# Flat/Arid City?



## Guest (Sep 18, 2010)

Hello

Looking at moving to Spain, as love Spanish people. Due to health reasons, I need to find a city/large town with the following requirements:

1. Flat: so I can walk around easily without being fatigued.

2. Arid: anywhere severely humid is a no-go.

3. Stable air pressure: i.e. not like the UK or NZ where you can have "all seasons in one day".

Basically, "flat" in terms of landscape and "stable" in terms of atmosphere.

I love the look of Valencia city but have been gutted to read that people suffer with the summer humidity there?

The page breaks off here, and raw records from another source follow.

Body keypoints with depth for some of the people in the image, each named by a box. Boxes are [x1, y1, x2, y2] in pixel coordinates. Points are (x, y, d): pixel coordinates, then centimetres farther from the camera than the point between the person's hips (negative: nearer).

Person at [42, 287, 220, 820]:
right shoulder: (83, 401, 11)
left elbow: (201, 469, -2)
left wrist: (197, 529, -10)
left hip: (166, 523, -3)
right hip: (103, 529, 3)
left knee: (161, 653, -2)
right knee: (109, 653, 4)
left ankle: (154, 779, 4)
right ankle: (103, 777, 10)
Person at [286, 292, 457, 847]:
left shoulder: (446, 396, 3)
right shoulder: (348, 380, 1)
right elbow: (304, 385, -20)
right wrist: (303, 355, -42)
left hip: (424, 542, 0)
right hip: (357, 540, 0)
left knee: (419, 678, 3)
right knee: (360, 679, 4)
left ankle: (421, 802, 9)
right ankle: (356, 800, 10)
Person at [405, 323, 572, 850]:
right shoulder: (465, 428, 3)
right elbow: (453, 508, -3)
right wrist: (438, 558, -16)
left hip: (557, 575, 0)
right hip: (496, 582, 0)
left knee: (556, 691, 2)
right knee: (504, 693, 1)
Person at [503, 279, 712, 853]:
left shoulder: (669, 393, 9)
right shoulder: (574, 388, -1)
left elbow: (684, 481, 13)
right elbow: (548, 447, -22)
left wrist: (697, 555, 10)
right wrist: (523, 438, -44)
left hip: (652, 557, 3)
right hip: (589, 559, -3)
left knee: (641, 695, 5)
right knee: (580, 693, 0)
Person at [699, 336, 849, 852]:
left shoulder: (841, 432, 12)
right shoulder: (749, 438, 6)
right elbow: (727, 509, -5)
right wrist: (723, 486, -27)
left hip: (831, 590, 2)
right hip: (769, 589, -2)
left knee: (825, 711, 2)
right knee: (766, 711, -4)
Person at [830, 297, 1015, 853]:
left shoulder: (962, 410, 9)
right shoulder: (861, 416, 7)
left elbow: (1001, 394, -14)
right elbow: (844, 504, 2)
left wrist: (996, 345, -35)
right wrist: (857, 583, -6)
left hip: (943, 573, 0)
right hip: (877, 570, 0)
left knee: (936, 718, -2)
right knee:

Any advice would be much appreciated!

Thanks


----------



## 90199 (Mar 21, 2010)

Las Palmas de Gran Canaria. Lovely City, very flat in most places. You could also consider the South of Gran Canaria, summertime nearly all year round.

Hepa


----------



## Stravinsky (Aug 12, 2007)

It can indeed be quite humid in the Valencia area.
Our neighbour moved here due to an arthritic type issue, and feels it quite badly now because he didnt realise it was quite so humid


----------



## Pesky Wesky (May 10, 2009)

anothernewbie said:


> Hello
> 
> Looking at moving to Spain, as love Spanish people. Due to health reasons, I need to find a city/large town with the following requirements:
> 
> ...


Madrid


----------



## jimenato (Nov 21, 2009)

Pesky Wesky said:


> Madrid


Good suggestion as long as bloody cold in winter doesn't matter.


----------



## Alcalaina (Aug 6, 2010)

anothernewbie said:


> Hello
> 
> Looking at moving to Spain, as love Spanish people. Due to health reasons, I need to find a city/large town with the following requirements:
> 
> ...


Almeria - officially a desert!
Costa de Almeria Climate | Go Almeria


----------



## Guest (Sep 18, 2010)

Thanks for all your answers!


----------



## Pesky Wesky (May 10, 2009)

jimenato said:


> Good suggestion as long as bloody cold in winter doesn't matter.


True!
How about anything between Málaga and Madrid - Jaén, Toledo, Granada, Aranjuez. They are all dry and no doubt will have flat bits in them (??)


----------